If $G$ is a finite group and all non-identity elements of $G$ are order 2 then the product of these elements is the identity.

As you note, the group is abelian. Since it has no element of order $p$ for any odd prime $p$, the order of the group is divisible only by the prime $2$, so the order is a power of $2$.

The group then has a subgroup $H$ of index $2$, with a coset $aH$. To each element $h$ of $H$ there corresponds an element $ah$ of $aH$. The product of these two elements is $ah^2$, which is $a$. So the product of all the elements is $a^r$, where $r$, half the order of the group, is even, and we're done.

Write $G=\displaystyle\bigcup_{g\in G }gH $.

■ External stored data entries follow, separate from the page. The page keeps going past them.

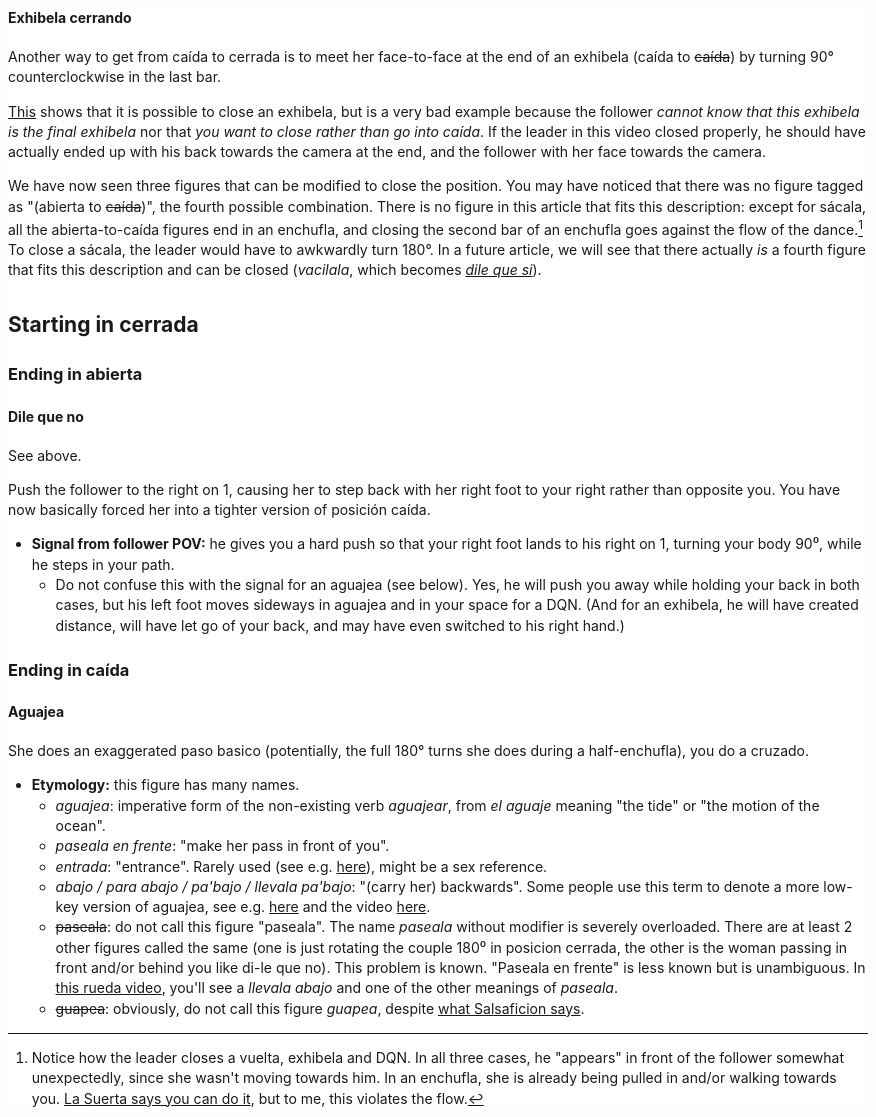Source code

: #### Exhibela cerrando
Another way to get from caída to cerrada is to meet her face-to-face at the end of an exhibela (caída to ~~caída~~) by turning 90° counterclockwise in the last bar. 

[This](https://www.youtube.com/watch?v=FUpK1vS7Ysw) shows that it is possible to close an exhibela, but is a very bad example because the follower *cannot know that this exhibela is the final exhibela* nor that *you want to close rather than go into caída*. If the leader in this video closed properly, he should have actually ended up with his back towards the camera at the end, and the follower with her face towards the camera.

We have now seen three figures that can be modified to close the position. You may have noticed that there was no figure tagged as "(abierta to ~~caída~~)", the fourth possible combination. There is no figure in this article that fits this description: except for sácala, all the abierta-to-caída figures end in an enchufla, and closing the second bar of an enchufla goes against the flow of the dance.[^4] To close a sácala, the leader would have to awkwardly turn 180°. In a future article, we will see that there actually *is* a fourth figure that fits this description and can be closed (*vacilala*, which becomes [*dile que si*](https://www.youtube.com/watch?v=qeuQvqFwWZE)).

## Starting in cerrada
### Ending in abierta
#### Dile que no
See above.

Push the follower to the right on 1, causing her to step back with her right foot to your right rather than opposite you. You have now basically forced her into a tighter version of posición caída.

- **Signal from follower POV:** he gives you a hard push so that your right foot lands to his right on 1, turning your body 90⁰, while he steps in your path.
    - Do not confuse this with the signal for an aguajea (see below). Yes, he will push you away while holding your back in both cases, but his left foot moves sideways in aguajea and in your space for a DQN. (And for an exhibela, he will have created distance, will have let go of your back, and may have even switched to his right hand.)

### Ending in caída
#### Aguajea
She does an exaggerated paso basico (potentially, the full 180° turns she does during a half-enchufla), you do a cruzado.

- **Etymology:** this figure has many names.
    - *aguajea*: imperative form of the non-existing verb *aguajear*, from *el aguaje* meaning "the tide" or "the motion of the ocean".
    - *paseala en frente*: "make her pass in front of you". 
    - *entrada*: "entrance". Rarely used (see e.g. [here](https://www.youtube.com/shorts/n217YVPxQMg)), might be a sex reference.
    - *abajo / para abajo / pa'bajo / llevala pa'bajo*: "(carry her) backwards". Some people use this term to denote a more low-key version of aguajea, see e.g. [here](https://salsaselfie.com/2019/01/28/cuban-salsa-abajo-steps/) and the video [here](https://salsayo.com/move/Para-Abajo).
    - ~~paseala~~: do not call this figure "paseala". The name *paseala* without modifier is severely overloaded. There are at least 2 other figures called the same (one is just rotating the couple 180⁰ in posicion cerrada, the other is the woman passing in front and/or behind you like di-le que no). This problem is known. "Paseala en frente" is less known but is unambiguous. In [this rueda video](https://youtu.be/zqYEAyzKTkU), you'll see a *llevala abajo* and one of the other meanings of *paseala*.
    - ~~guapea~~: obviously, do not call this figure *guapea*, despite [what Salsaficion says](https://youtu.be/KrY4vMoxXT4).


[^1]: What it means to *systematise* dance is to convert figures from one continuous motion (which is what dance is, and what it looks like on video) to sequences of reusable building blocks that are discrete in time (e.g. one phrase is only 8 counts, one figure consists of one or more standalone phrases, ...) and in space (feet locations exist on some kind of grid with a finite amount of possibilities; in salsa, that's a rectangular grid). The system gives one canonical way of doing each figure, and styling happens around those canonical rules. The alternative to a system is that all figures are learnt through "feeling" and require memorising the full continuous movements. The debate between system vs. feeling is like the debate between [phonics](https://en.wikipedia.org/wiki/Phonics) (words contain syllables containing letters, and there are patterns in how words are formed) vs. [look-say](https://en.wikipedia.org/wiki/Whole_language) (there is no pattern in how words are formed, and you should just memorise them in their entirety by association with what they look like in the physical world).
[^2]: [SalsaSelfie proposes](https://salsaselfie.com/2018/12/29/cuban-salsa-setenta-70-con-alarde/) the name *setenta con alarde*, but I don't like this because (1) it is an ambiguous search term since many people use this name for different figures (see [here](https://youtube.com/shorts/bRAHx2wczag) and [here](https://www.youtube.com/watch?v=8VbXlL2125Y) for two), (2) the figure I am describing here is clearly too short to be called a setenta, and (3) I disagree with SalsaSelfie that the movement where the leader hands off the follower's hand over his head should be called *alarde*, because (3a) that movement is already unambiguously called a *coronate* by Salsaficion, and (3b) the name *alarde* is already in use to mean a kind of single-handed hook turn where the leader switches hands behind his back (see [here](https://www.youtube.com/shorts/fNXwnQuVdEI) and [here](https://youtu.be/WUTirjOjU78?si=jKM4X98Azv-oDXdk) and [here](https://www.youtube.com/shorts/vqk_enE1DUk)).
[^3]: There only exist a couple of videos on the internet with figures supposedly called "35". I could find three: [one](https://www.youtube.com/watch?v=Cto3_vlbGhY) seems to be two two-handed vueltas dobles followed by an exhibela (but it is French and gay), [another](https://www.youtube.com/watch?v=bP_lMbm3-0g) is an insane choreography, and [the last one](https://www.youtube.com/watch?v=CIv5NnqOvjM) coincidentally has the exact same initial 12 counts as what I've called 35 in this article; the last 4 counts end in cerrada rather than ending in caída. Not a bad idea to call it 35 after all!
[^4]: Notice how the leader closes a vuelta, exhibela and DQN. In all three cases, he "appears" in front of the follower somewhat unexpectedly, since she wasn't moving towards him. In an enchufla, she is already being pulled in and/or walking towards you. [La Suerta says you can do it](https://youtu.be/kg5Ztcp5xQU), but to me, this violates the flow.
[^5]: If I'm not mistaken, the proper term for this figure in LA style is "CBL without open break". (An "open break" just means going from closed position to open position, since you "break open" the frame.)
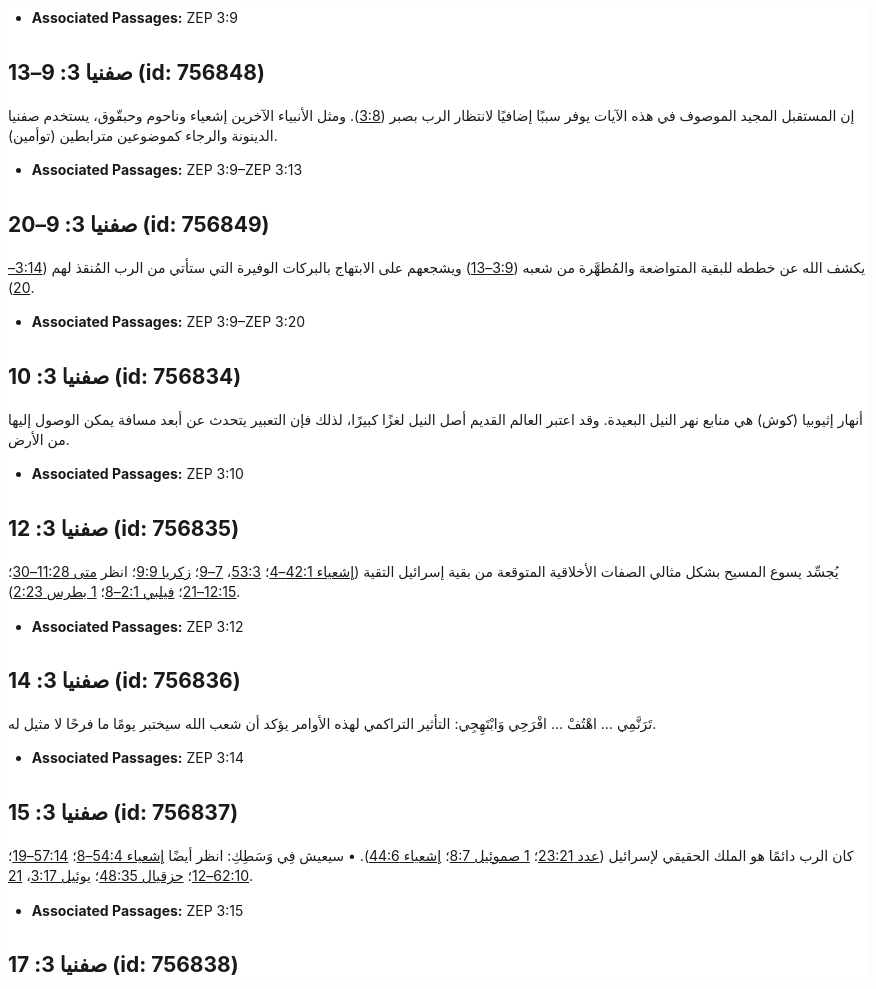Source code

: * **Associated Passages:** ZEP 3:9

## صفنيا 3: 9–13 (id: 756848)

إن المستقبل المجيد الموصوف في هذه الآيات يوفر سببًا إضافيًا لانتظار الرب بصبر ([3:8](https://ref.ly/Zeph3:8)). ومثل الأنبياء الآخرين إشعياء وناحوم وحبقّوق، يستخدم صفنيا الدينونة والرجاء كموضوعين مترابطين (توأمين).

* **Associated Passages:** ZEP 3:9–ZEP 3:13

## صفنيا 3: 9–20 (id: 756849)

يكشف الله عن خططه للبقية المتواضعة والمُطهَّرة من شعبه ([3:9–13](https://ref.ly/Zeph3:9-Zeph3:13)) ويشجعهم على الابتهاج بالبركات الوفيرة التي ستأتي من الرب المُنقذ لهم ([3:14–20](https://ref.ly/Zeph3:14-Zeph3:20)).

* **Associated Passages:** ZEP 3:9–ZEP 3:20

## صفنيا 3: 10 (id: 756834)

أنهار إثيوبيا (كوش) هي منابع نهر النيل البعيدة. وقد اعتبر العالم القديم أصل النيل لغزًا كبيرًا، لذلك فإن التعبير يتحدث عن أبعد مسافة يمكن الوصول إليها من الأرض.

* **Associated Passages:** ZEP 3:10

## صفنيا 3: 12 (id: 756835)

يُجسِّد يسوع المسيح بشكل مثالي الصفات الأخلاقية المتوقعة من بقية إسرائيل التقية ([إشعياء 42:1–4](https://ref.ly/Isa42:1-Isa42:4)؛ [53:3](https://ref.ly/Isa53:3)، [7–9](https://ref.ly/Isa53:7-Isa53:9)؛ [زكريا 9:9](https://ref.ly/Zech9:9)؛ انظر [متى 11:28–30](https://ref.ly/Matt11:28-Matt11:30)؛ [12:15–21](https://ref.ly/Matt12:15-Matt12:21)؛ [فيلبي 2:1–8](https://ref.ly/Phil2:1-Phil2:8)؛ [1 بطرس 2:23](https://ref.ly/1Pet2:23)).

* **Associated Passages:** ZEP 3:12

## صفنيا 3: 14 (id: 756836)

تَرَنَّمِي … اهْتُفْ … افْرَحِي وَابْتَهِجِي: التأثير التراكمي لهذه الأوامر يؤكد أن شعب الله سيختبر يومًا ما فرحًا لا مثيل له.

* **Associated Passages:** ZEP 3:14

## صفنيا 3: 15 (id: 756837)

كان الرب دائمًا هو الملك الحقيقي لإسرائيل ([عدد 23:21](https://ref.ly/Num23:21)؛ [1 صموئيل 8:7](https://ref.ly/1Sam8:7)؛ [إشعياء 44:6](https://ref.ly/Isa44:6)). • سيعيش فِي وَسَطِكِ: انظر أيضًا [إشعياء 54:4–8](https://ref.ly/Isa54:4-Isa54:8)؛ [57:14–19](https://ref.ly/Isa57:14-Isa57:19)؛ [62:10–12](https://ref.ly/Isa62:10-Isa62:12)؛ [حزقيال 48:35](https://ref.ly/Ezek48:35)؛ [يوئيل 3:17](https://ref.ly/Joel3:17)، [21](https://ref.ly/Joel3:21).

* **Associated Passages:** ZEP 3:15

## صفنيا 3: 17 (id: 756838)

For $g_1,g_2\in G $, either $g_1H=g_2H $ or $g_1H\cap g_2H=\emptyset$. Let $G'$ be a set of all $g$'s with pairwise disjoint cosets. Then we can write $G=\displaystyle\bigcup_{g\in G' }gH.$

Now the product of all elements can be written as $$\prod_{g\in G'}g\cdot ga\cdot gb\cdot gab =\prod_{g\in G'}g^4\cdot (ab)^2=1(\text{since $G$ is Abelian and every element is of order $2$}). $$